- The Same Old Game, sheet music cover by J.B. Geoghegan (1878)
- Born: Samuel Joseph Torr 1849 Nottingham, England
- Died: 1923 (aged 73–74) Nottingham, England
- Occupation: music hall entertainer

= Sam Torr =

English music hall comedian

Samuel Joseph Torr (1849–1923) was an English music hall comedian who performed in a style known as lion comique.

He performed his best-known song, "On the Back of Daddy-O", dressed in a life-size dummy with a wicker work frame to create the illusion that he was riding piggyback on the dummy. A popular entertainer, Torr appeared at all the major music hall venues around Britain including Wilton's Music Hall in London.

== Early life ==
Torr was born in Albion Street, Nottingham, in 1849. He started singing in public early in life under the management of Dick Middleton, of the Atheneum, Nottingham. He was then taken in hand by John Wood, a noted singer and proprietor of the Golden Ball in Coalpit Lane, who ran a 'free-and-easy' attached to his house. At 17, he performed his first engagement away from Nottingham in Leith outside Edinburgh.

== Family life ==
Torr married John Wood's daughter, Elizabeth, with whom he had four children: Annie, Clara, Emma and Sam. Clara Torr (1868 - 1934) would follow in her father's footsteps as a music hall performer as well as being an accomplished pianist in her own right. After Elizabeth died, Torr married for a second time and had a further four children.

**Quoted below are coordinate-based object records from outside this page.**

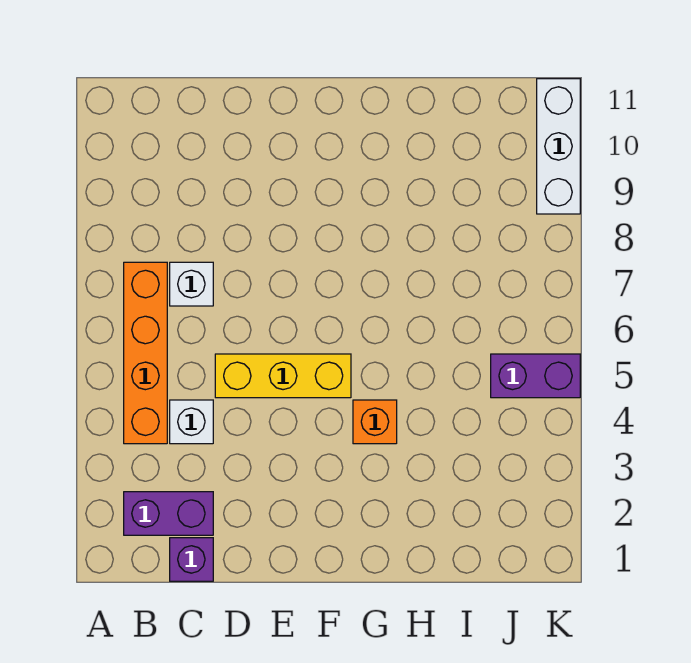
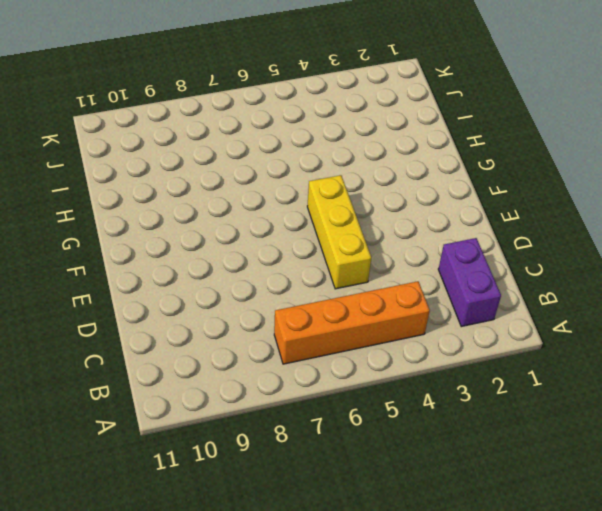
none -> purple 1x1 brick [170,538,213,581]
none -> white 1x1 brick [170,400,213,444]

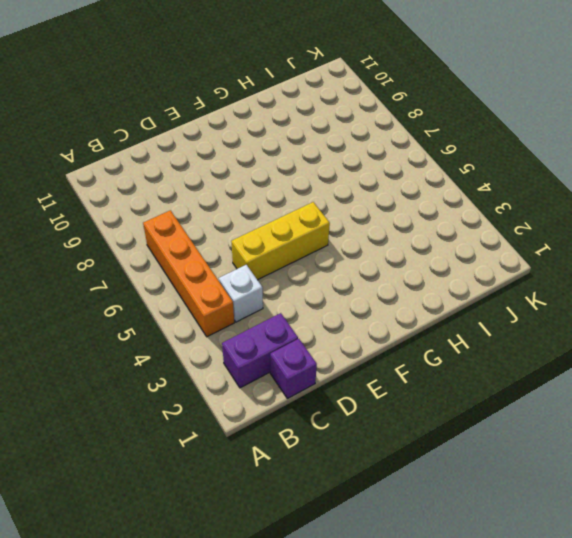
none -> white 1x1 brick [170,262,213,306]
none -> orange 1x1 brick [353,400,397,444]

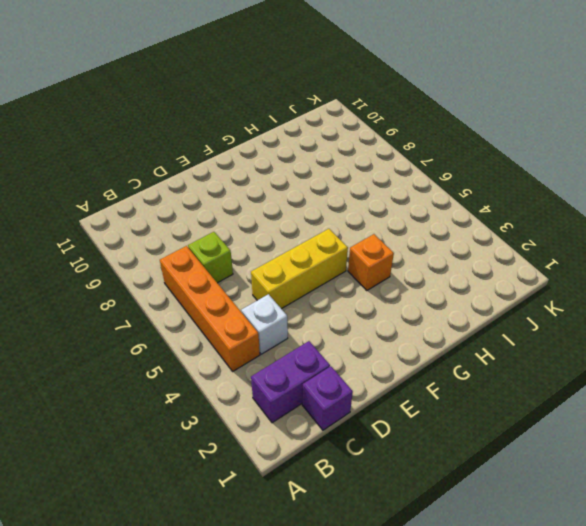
lime 1x1 brick [188,232,233,283] -> white 1x1 brick [170,262,213,306]
none -> purple 1x2 brick [491,354,580,398]
none -> white 1x3 brick [537,79,580,214]

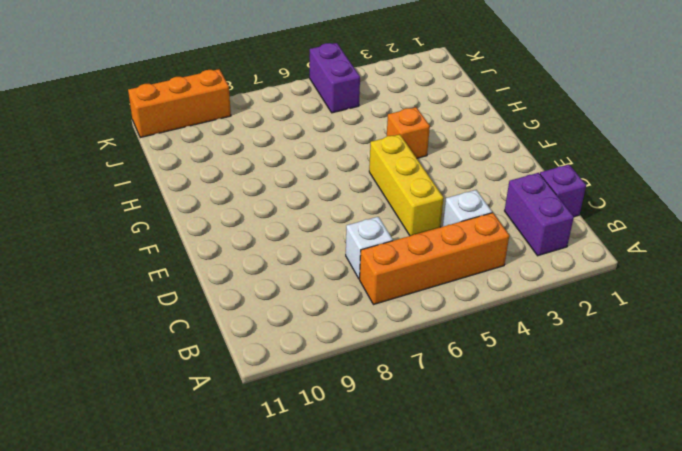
orange 1x3 brick [128,69,231,138] -> white 1x3 brick [537,79,580,214]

== Sam Torr and Joseph Merrick - "The Elephant Man" ==
After a successful career in the music halls, Torr retired to Leicester, becoming landlord of the Green Man pub in 1882. A year later, he took on the Gladstone Vaults in Wharf Street, converting it into a music hall - the Gaiety Palace of Varieties. Aimed at an upmarket clientele, it opened on 30 April 1883, but after running into financial difficulties, closed three years later. It was during this period as a music hall promoter that Joseph Merrick wrote to Torr asking for employment as an exhibited freak, so he could escape the grinding poverty of life in the workhouse. Torr visited Merrick and agreed to his request, persuading three other managers (Mr J Ellis, George Hitchcock and 'Professor' Sam Roper) to come in with him to form a syndicate and exhibit Merrick initially around the Nottingham and Leicester area. It was Torr and Ellis who suggested that Merrick should present himself as 'the Elephant Man - Half a Man and Half an Elephant'. Torr quickly realized Merrick would need to work with a London-based manager if Merrick was to fully capitalize on his appearance. Torr made contact with Tom Norman, a showman who specialized in showcasing 'human oddities'. Norman took on Merrick, exhibiting him in London at 123 Whitechapel Road.

== Later life ==
After the failure of 'the Gaiety', Torr returned to the music hall, successfully reviving his career with new comic songs as well as old favorites. By 1899, his performances were increasingly out of fashion with London audiences and Torr retired for a second time. Returning to Leicester, in 1904, he injured himself after falling off the stage while intoxicated during a performance of 'On the Back of Daddy-O'. In 1909, Torr became the manager of the Malt Cross in Nottingham. Opened in 1877, the Malt Cross was a well established music hall venue. By the time Torr arrived, the Malt Cross was in decline. Torr took it over, running it with the help of his second family and occasionally performing on the small stage himself. The Malt Cross finally closed for good in 1911 and Torr then moved his family to a house in Shakespeare Street, Nottingham where he lived until his death in 1923.